The magical fairies dropped off a Motorola Droid X with Android 2.2 on it and a near-final build of the Adobe Flash Player 10.1 and you know we had to show if off to you dear readers.
We all know that Flash is a contentious issue in the smartphone space thanks to Apple’s belief that it is not appropriate for mobile devices. In particular, Apple believes Flash is too resource intensive and the content hasn’t been optimized for touch interfaces.
The Adobe Flash Player 10.1 has hit multiple devices with Android 2.2 but I wasn’t in love with the performance on the Droid because I didn’t think the hardware was capable of high-quality performance. With a 1 GHz TI OMAP processor, the Droid X is ready to rumble and it shows in the video below.
I tooled around on the Flash-optimized sites Adobe likes to show off and it works really well for the most part. Videos play in-line with little buffering or stuttering and Flash games from Kongregate work and some even have full-screen modes that work with the phone’s accelerometer.

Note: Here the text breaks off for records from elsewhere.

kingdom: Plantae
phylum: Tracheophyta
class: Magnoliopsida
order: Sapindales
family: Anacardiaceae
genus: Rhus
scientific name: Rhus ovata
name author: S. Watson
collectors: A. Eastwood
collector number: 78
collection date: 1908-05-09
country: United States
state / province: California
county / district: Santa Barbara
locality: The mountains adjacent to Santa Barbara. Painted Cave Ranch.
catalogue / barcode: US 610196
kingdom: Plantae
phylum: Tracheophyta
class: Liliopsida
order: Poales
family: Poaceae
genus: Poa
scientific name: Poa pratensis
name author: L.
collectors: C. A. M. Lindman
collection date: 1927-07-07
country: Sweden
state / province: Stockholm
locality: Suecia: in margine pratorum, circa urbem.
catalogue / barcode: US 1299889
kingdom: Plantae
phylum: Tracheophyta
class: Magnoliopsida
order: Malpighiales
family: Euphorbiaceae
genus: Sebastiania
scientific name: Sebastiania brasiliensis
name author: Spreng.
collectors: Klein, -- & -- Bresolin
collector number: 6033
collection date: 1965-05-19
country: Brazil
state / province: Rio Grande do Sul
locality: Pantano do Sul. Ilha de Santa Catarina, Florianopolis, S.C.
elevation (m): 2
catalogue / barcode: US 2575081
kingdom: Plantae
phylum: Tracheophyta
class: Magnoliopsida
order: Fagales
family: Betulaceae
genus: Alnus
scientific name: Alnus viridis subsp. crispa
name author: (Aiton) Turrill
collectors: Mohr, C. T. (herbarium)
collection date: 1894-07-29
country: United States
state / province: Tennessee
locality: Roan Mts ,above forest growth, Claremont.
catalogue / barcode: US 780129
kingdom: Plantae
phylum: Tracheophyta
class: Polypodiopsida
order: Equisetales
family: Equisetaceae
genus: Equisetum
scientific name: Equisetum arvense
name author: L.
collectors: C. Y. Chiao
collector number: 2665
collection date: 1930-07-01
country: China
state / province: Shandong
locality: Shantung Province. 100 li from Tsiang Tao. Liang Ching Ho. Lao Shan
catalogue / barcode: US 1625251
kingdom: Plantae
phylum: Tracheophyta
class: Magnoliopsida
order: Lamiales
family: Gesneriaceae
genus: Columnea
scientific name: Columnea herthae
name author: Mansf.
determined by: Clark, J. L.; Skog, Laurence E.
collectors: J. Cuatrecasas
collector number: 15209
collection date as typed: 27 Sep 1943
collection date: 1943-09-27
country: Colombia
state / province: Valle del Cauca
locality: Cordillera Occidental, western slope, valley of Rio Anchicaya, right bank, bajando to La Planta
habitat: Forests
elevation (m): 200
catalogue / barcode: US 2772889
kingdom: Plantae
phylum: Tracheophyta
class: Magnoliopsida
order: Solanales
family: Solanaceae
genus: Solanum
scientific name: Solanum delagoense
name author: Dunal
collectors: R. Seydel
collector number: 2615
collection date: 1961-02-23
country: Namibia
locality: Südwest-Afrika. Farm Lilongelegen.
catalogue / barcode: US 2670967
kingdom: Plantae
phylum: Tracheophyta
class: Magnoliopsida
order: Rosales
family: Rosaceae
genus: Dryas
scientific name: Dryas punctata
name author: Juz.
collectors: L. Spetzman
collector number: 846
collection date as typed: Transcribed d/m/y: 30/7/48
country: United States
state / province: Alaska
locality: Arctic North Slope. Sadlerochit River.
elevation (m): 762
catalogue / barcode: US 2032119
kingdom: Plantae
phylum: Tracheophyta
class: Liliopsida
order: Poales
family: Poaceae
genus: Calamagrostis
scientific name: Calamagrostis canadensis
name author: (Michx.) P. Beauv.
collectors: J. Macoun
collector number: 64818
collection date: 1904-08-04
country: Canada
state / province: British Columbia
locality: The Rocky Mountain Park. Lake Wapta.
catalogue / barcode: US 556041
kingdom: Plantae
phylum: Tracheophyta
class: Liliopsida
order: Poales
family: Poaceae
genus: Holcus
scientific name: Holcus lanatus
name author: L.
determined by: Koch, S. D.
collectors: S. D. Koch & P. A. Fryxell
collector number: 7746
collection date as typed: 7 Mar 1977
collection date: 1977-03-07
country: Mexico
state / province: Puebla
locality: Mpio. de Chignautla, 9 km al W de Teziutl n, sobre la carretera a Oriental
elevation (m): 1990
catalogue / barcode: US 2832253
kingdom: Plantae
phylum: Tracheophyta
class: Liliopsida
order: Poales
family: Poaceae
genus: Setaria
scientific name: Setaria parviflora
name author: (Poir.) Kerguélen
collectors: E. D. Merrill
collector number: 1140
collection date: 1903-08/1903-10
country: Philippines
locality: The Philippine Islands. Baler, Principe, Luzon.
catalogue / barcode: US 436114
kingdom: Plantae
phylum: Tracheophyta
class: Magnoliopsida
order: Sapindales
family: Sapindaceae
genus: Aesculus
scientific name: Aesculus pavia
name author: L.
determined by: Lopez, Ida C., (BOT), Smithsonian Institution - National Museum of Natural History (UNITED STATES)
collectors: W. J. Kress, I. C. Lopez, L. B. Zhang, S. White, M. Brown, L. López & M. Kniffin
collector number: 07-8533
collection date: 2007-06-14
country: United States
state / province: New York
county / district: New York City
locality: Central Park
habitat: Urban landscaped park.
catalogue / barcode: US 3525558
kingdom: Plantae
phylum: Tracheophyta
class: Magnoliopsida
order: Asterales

One of the major ways I use Flash on the web is to listen to podcasts on webpages without having to download the file. This works pretty well on the Android handset with a few quirks. First of all, playback will stop if you scroll off the part of the page with the player or if you open a new tab. It’s the same with videos, as the company did this to minimize resource drain – it can be a little annoying but it’s a minor thing. Luckily, you can play these files with the screen locked too.
Still, don’t expect a full desktop Flash experience on your Motorola Droid X, as some of the HD video content won’t work on your device. That’s more of a transcoding issue on the publisher’s side than an Adobe problem.
In fact, that brings up the larger issue about Flash on Android and the move toward HTML5 by some publications: it doesn’t matter if you use Flash or some other technology for your site, as you have to optimize the experience for a mobile phone or else it just doesn’t feel right. This includes acclerometer support, rethinking a navigation layout and working on the touch interface.
So, the bottom line is that Adobe Flash for the Motorola Droid X is a really good experience for the most part but publishers, Adobe and Google need to continue to work on it to make it a great experience. Will they be able to do this before HMTL5 takes over? That, friends, is a question we’ll be trying to answer for years.